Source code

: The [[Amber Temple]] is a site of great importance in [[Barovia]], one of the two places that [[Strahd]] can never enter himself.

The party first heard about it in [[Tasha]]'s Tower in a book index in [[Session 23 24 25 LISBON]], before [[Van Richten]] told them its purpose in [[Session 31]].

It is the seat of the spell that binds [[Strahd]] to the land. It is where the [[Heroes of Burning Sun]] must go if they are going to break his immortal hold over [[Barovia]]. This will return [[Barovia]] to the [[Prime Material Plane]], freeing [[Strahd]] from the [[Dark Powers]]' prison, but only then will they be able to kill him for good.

...

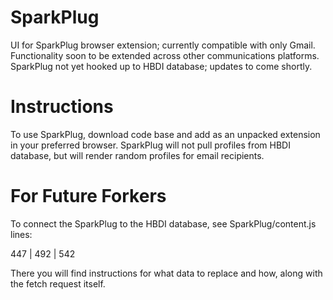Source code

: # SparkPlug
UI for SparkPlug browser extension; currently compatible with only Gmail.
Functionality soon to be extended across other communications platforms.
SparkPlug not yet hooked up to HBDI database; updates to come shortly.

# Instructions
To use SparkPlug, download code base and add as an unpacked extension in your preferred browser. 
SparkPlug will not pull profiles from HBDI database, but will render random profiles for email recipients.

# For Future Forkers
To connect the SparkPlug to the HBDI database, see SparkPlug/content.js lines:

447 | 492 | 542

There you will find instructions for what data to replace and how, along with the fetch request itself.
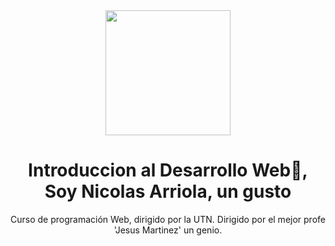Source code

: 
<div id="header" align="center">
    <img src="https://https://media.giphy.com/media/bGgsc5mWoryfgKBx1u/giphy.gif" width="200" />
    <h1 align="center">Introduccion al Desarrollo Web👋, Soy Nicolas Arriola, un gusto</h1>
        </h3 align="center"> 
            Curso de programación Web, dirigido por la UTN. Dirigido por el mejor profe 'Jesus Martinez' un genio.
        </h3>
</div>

--

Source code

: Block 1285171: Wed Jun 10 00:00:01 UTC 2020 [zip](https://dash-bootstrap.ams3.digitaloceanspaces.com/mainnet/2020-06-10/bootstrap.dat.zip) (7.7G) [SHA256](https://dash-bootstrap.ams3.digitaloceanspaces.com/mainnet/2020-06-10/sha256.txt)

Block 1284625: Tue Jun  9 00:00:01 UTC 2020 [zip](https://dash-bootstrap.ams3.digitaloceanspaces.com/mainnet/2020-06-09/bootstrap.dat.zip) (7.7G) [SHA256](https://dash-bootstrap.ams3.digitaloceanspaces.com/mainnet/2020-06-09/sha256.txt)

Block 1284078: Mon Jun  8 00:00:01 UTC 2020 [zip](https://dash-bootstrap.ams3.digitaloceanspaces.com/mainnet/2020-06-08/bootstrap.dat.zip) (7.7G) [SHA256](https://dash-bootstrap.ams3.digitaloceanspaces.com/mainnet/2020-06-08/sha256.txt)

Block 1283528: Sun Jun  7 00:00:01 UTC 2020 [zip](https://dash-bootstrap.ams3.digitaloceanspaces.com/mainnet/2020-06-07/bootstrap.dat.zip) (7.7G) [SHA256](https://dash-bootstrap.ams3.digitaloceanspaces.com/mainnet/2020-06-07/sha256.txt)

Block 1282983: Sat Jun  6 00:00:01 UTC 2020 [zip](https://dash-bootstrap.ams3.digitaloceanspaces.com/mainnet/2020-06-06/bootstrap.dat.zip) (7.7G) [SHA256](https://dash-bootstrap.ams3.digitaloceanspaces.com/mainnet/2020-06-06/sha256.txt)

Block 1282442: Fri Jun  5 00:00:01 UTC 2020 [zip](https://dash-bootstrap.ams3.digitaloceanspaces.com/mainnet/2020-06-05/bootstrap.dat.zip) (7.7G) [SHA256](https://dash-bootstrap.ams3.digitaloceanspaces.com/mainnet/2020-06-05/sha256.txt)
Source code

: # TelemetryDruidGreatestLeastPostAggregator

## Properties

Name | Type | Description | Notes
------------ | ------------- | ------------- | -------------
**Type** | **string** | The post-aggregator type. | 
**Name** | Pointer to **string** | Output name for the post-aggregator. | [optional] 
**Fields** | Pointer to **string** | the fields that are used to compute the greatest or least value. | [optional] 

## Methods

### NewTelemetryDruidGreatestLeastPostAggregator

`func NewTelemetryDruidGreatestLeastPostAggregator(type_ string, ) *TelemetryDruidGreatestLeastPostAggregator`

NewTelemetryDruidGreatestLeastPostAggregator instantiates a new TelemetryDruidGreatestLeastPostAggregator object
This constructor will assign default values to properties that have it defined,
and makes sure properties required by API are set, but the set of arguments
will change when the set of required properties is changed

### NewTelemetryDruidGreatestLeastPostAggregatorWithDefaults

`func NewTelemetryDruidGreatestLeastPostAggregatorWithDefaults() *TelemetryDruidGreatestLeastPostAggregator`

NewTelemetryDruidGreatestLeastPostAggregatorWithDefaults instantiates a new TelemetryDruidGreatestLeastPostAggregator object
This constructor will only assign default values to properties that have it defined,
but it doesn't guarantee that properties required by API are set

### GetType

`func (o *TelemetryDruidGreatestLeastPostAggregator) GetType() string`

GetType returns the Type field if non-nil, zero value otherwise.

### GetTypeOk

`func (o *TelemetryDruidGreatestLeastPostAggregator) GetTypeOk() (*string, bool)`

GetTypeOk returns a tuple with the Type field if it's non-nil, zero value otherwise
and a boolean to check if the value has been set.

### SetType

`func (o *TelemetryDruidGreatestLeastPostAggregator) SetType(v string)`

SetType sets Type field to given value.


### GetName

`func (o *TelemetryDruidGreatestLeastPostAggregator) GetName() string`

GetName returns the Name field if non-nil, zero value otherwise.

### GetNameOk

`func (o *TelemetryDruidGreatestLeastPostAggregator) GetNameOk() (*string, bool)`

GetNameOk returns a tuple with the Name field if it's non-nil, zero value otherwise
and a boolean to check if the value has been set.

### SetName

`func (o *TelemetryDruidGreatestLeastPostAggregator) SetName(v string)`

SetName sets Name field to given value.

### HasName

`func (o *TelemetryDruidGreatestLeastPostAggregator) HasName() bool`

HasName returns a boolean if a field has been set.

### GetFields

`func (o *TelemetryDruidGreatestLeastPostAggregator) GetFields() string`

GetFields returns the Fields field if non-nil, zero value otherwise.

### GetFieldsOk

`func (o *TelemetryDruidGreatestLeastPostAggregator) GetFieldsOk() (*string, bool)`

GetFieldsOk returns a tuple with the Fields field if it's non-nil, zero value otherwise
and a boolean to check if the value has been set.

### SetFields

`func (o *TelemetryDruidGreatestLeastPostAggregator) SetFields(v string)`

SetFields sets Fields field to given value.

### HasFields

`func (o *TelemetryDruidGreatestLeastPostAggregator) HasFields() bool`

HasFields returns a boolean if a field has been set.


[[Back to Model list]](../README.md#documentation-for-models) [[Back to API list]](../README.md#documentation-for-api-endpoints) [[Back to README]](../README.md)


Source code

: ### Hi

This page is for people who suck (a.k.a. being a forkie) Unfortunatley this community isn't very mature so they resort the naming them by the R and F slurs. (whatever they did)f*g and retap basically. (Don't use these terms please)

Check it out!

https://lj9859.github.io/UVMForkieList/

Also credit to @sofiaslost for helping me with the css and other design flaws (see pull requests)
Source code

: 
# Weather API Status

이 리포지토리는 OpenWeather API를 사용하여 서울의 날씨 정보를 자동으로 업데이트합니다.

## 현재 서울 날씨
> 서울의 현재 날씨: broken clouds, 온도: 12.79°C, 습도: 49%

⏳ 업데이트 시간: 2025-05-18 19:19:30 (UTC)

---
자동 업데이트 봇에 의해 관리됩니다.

### Your goal
Copy every line of the listing that includes the string "bootstrap".

### Written solution
: Block 1285171: Wed Jun 10 00:00:01 UTC 2020 [zip](https://dash-bootstrap.ams3.digitaloceanspaces.com/mainnet/2020-06-10/bootstrap.dat.zip) (7.7G) [SHA256](https://dash-bootstrap.ams3.digitaloceanspaces.com/mainnet/2020-06-10/sha256.txt)
Block 1284625: Tue Jun  9 00:00:01 UTC 2020 [zip](https://dash-bootstrap.ams3.digitaloceanspaces.com/mainnet/2020-06-09/bootstrap.dat.zip) (7.7G) [SHA256](https://dash-bootstrap.ams3.digitaloceanspaces.com/mainnet/2020-06-09/sha256.txt)
Block 1284078: Mon Jun  8 00:00:01 UTC 2020 [zip](https://dash-bootstrap.ams3.digitaloceanspaces.com/mainnet/2020-06-08/bootstrap.dat.zip) (7.7G) [SHA256](https://dash-bootstrap.ams3.digitaloceanspaces.com/mainnet/2020-06-08/sha256.txt)
Block 1283528: Sun Jun  7 00:00:01 UTC 2020 [zip](https://dash-bootstrap.ams3.digitaloceanspaces.com/mainnet/2020-06-07/bootstrap.dat.zip) (7.7G) [SHA256](https://dash-bootstrap.ams3.digitaloceanspaces.com/mainnet/2020-06-07/sha256.txt)
Block 1282983: Sat Jun  6 00:00:01 UTC 2020 [zip](https://dash-bootstrap.ams3.digitaloceanspaces.com/mainnet/2020-06-06/bootstrap.dat.zip) (7.7G) [SHA256](https://dash-bootstrap.ams3.digitaloceanspaces.com/mainnet/2020-06-06/sha256.txt)
Block 1282442: Fri Jun  5 00:00:01 UTC 2020 [zip](https://dash-bootstrap.ams3.digitaloceanspaces.com/mainnet/2020-06-05/bootstrap.dat.zip) (7.7G) [SHA256](https://dash-bootstrap.ams3.digitaloceanspaces.com/mainnet/2020-06-05/sha256.txt)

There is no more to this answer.